___ DATA SECTION ___

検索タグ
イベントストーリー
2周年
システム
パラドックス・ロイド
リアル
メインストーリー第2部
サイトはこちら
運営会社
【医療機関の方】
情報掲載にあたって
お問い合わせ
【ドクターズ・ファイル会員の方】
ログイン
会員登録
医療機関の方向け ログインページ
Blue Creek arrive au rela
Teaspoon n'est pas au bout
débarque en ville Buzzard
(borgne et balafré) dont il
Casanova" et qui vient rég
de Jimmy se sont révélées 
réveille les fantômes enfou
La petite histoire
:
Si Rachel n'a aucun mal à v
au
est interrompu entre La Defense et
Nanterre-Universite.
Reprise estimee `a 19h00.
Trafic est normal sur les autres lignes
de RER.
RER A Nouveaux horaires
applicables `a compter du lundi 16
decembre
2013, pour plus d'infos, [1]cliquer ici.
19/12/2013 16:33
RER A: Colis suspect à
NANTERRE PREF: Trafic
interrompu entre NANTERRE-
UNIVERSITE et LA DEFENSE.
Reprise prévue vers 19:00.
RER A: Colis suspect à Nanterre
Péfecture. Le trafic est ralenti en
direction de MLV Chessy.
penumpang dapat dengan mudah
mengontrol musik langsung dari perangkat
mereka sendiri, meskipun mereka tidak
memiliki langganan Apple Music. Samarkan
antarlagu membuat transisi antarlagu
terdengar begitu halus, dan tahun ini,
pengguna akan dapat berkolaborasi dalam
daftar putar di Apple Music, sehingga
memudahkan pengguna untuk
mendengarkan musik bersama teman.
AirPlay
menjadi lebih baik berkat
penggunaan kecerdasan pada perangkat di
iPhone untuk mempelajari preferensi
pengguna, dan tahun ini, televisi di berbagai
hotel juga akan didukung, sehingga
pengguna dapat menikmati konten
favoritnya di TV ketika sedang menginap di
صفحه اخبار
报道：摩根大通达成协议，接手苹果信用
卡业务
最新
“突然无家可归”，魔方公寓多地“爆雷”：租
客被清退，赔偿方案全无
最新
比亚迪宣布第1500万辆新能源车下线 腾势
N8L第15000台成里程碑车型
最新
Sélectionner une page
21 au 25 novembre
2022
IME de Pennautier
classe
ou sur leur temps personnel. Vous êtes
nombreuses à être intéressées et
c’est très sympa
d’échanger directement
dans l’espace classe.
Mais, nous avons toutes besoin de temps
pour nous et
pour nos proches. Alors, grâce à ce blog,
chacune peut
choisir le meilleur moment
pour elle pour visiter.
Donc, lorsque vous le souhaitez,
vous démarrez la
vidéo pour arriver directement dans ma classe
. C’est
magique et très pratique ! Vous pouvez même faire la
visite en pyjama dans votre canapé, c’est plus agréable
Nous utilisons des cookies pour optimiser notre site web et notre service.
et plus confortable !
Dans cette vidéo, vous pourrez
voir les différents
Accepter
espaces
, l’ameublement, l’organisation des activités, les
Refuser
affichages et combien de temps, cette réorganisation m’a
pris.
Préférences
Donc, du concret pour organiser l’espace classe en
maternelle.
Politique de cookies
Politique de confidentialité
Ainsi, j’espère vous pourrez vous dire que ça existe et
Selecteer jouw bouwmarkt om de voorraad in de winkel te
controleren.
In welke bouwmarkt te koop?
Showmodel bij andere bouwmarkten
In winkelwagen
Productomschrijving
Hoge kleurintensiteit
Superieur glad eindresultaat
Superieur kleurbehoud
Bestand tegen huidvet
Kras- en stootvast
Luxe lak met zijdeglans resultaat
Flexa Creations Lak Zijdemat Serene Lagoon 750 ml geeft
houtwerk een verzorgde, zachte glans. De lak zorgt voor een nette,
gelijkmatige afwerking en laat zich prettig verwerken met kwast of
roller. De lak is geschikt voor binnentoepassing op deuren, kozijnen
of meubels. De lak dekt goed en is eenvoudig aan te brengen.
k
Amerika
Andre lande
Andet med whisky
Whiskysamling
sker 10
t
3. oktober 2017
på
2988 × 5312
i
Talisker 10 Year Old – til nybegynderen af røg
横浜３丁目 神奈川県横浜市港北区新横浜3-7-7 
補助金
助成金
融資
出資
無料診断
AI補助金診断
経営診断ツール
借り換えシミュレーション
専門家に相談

___

▶ [INSTRUCTION] Taking the entries above, restate exactly those lines that fall between the line with "メインストーリー第2部" and the line with "La petite histoire", keeping both of those lines too.

▶ [PROBLEM SOLUTION]
メインストーリー第2部
サイトはこちら
運営会社
【医療機関の方】
情報掲載にあたって
お問い合わせ
【ドクターズ・ファイル会員の方】
ログイン
会員登録
医療機関の方向け ログインページ
Blue Creek arrive au rela
Teaspoon n'est pas au bout
débarque en ville Buzzard
(borgne et balafré) dont il
Casanova" et qui vient rég
de Jimmy se sont révélées 
réveille les fantômes enfou
La petite histoire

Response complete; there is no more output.